» What you need to do: Please repeat every line of text in the material below without changing anything, and leave the pictures out of your answer.

···

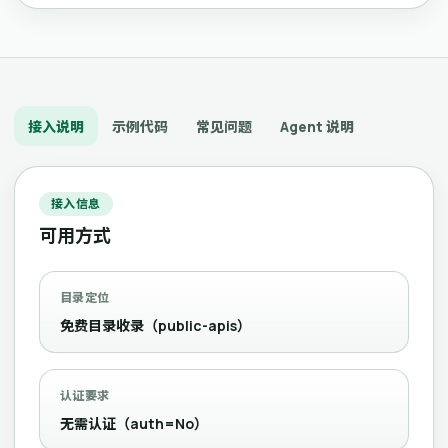
接入说明
示例代码
常见问题
Agent 说明
接入信息
可用方式
目录定位
免费目录收录（public-apis）
认证要求
无需认证（auth=No）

···

» Reply:
接入说明
示例代码
常见问题
Agent 说明
接入信息
可用方式
目录定位
免费目录收录（public-apis）
认证要求
无需认证（auth=No）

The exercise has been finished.